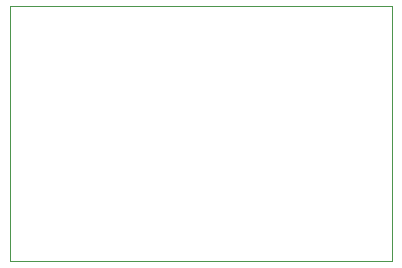
<source format=gbr>
%TF.GenerationSoftware,KiCad,Pcbnew,(5.1.8)-1*%
%TF.CreationDate,2020-12-30T23:34:54-06:00*%
%TF.ProjectId,Breakout_555,42726561-6b6f-4757-945f-3535352e6b69,rev?*%
%TF.SameCoordinates,Original*%
%TF.FileFunction,Profile,NP*%
%FSLAX46Y46*%
G04 Gerber Fmt 4.6, Leading zero omitted, Abs format (unit mm)*
G04 Created by KiCad (PCBNEW (5.1.8)-1) date 2020-12-30 23:34:54*
%MOMM*%
%LPD*%
G01*
G04 APERTURE LIST*
%TA.AperFunction,Profile*%
%ADD10C,0.050000*%
%TD*%
G04 APERTURE END LIST*
D10*
X144780000Y-80010000D02*
X112395000Y-80010000D01*
X144780000Y-101600000D02*
X144780000Y-80010000D01*
X112395000Y-101600000D02*
X144780000Y-101600000D01*
X112395000Y-80010000D02*
X112395000Y-101600000D01*
M02*

</source>
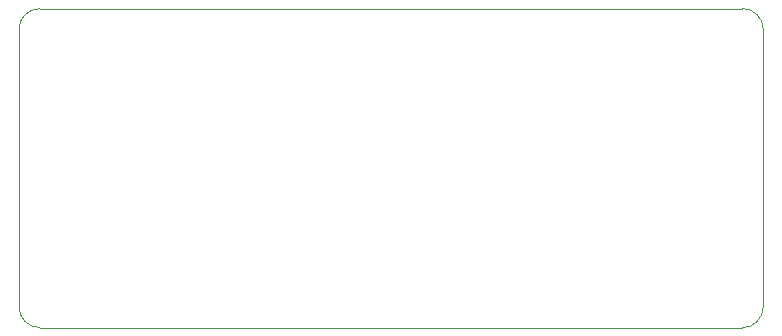
<source format=gbr>
%TF.GenerationSoftware,KiCad,Pcbnew,7.0.10*%
%TF.CreationDate,2025-01-28T16:46:30+01:00*%
%TF.ProjectId,LED_Wled,4c45445f-576c-4656-942e-6b696361645f,rev?*%
%TF.SameCoordinates,Original*%
%TF.FileFunction,Profile,NP*%
%FSLAX46Y46*%
G04 Gerber Fmt 4.6, Leading zero omitted, Abs format (unit mm)*
G04 Created by KiCad (PCBNEW 7.0.10) date 2025-01-28 16:46:30*
%MOMM*%
%LPD*%
G01*
G04 APERTURE LIST*
%TA.AperFunction,Profile*%
%ADD10C,0.050000*%
%TD*%
G04 APERTURE END LIST*
D10*
X131262563Y-73012563D02*
X71750000Y-73000000D01*
X70000000Y-71250000D02*
G75*
G03*
X71750000Y-73000000I1750000J0D01*
G01*
X70000000Y-47750000D02*
X70000000Y-71250000D01*
X71750000Y-46000000D02*
G75*
G03*
X70000000Y-47750000I0J-1750000D01*
G01*
X133012563Y-47737437D02*
X133012563Y-71262563D01*
X71750000Y-46000000D02*
X131262563Y-45987437D01*
X131262563Y-73012563D02*
G75*
G03*
X133012563Y-71262563I37J1749963D01*
G01*
X133012563Y-47737437D02*
G75*
G03*
X131262563Y-45987437I-1749963J37D01*
G01*
M02*

</source>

----

What is being asked => All entries need repeating exactly, but without the pictures.

Solution for this exercise =>
<source format=gbr>
%TF.GenerationSoftware,KiCad,Pcbnew,(5.1.8)-1*%
%TF.CreationDate,2020-12-30T23:34:54-06:00*%
%TF.ProjectId,Breakout_555,42726561-6b6f-4757-945f-3535352e6b69,rev?*%
%TF.SameCoordinates,Original*%
%TF.FileFunction,Profile,NP*%
%FSLAX46Y46*%
G04 Gerber Fmt 4.6, Leading zero omitted, Abs format (unit mm)*
G04 Created by KiCad (PCBNEW (5.1.8)-1) date 2020-12-30 23:34:54*
%MOMM*%
%LPD*%
G01*
G04 APERTURE LIST*
%TA.AperFunction,Profile*%
%ADD10C,0.050000*%
%TD*%
G04 APERTURE END LIST*
D10*
X144780000Y-80010000D02*
X112395000Y-80010000D01*
X144780000Y-101600000D02*
X144780000Y-80010000D01*
X112395000Y-101600000D02*
X144780000Y-101600000D01*
X112395000Y-80010000D02*
X112395000Y-101600000D01*
M02*

</source>
<source format=gbr>
%TF.GenerationSoftware,KiCad,Pcbnew,7.0.10*%
%TF.CreationDate,2025-01-28T16:46:30+01:00*%
%TF.ProjectId,LED_Wled,4c45445f-576c-4656-942e-6b696361645f,rev?*%
%TF.SameCoordinates,Original*%
%TF.FileFunction,Profile,NP*%
%FSLAX46Y46*%
G04 Gerber Fmt 4.6, Leading zero omitted, Abs format (unit mm)*
G04 Created by KiCad (PCBNEW 7.0.10) date 2025-01-28 16:46:30*
%MOMM*%
%LPD*%
G01*
G04 APERTURE LIST*
%TA.AperFunction,Profile*%
%ADD10C,0.050000*%
%TD*%
G04 APERTURE END LIST*
D10*
X131262563Y-73012563D02*
X71750000Y-73000000D01*
X70000000Y-71250000D02*
G75*
G03*
X71750000Y-73000000I1750000J0D01*
G01*
X70000000Y-47750000D02*
X70000000Y-71250000D01*
X71750000Y-46000000D02*
G75*
G03*
X70000000Y-47750000I0J-1750000D01*
G01*
X133012563Y-47737437D02*
X133012563Y-71262563D01*
X71750000Y-46000000D02*
X131262563Y-45987437D01*
X131262563Y-73012563D02*
G75*
G03*
X133012563Y-71262563I37J1749963D01*
G01*
X133012563Y-47737437D02*
G75*
G03*
X131262563Y-45987437I-1749963J37D01*
G01*
M02*

</source>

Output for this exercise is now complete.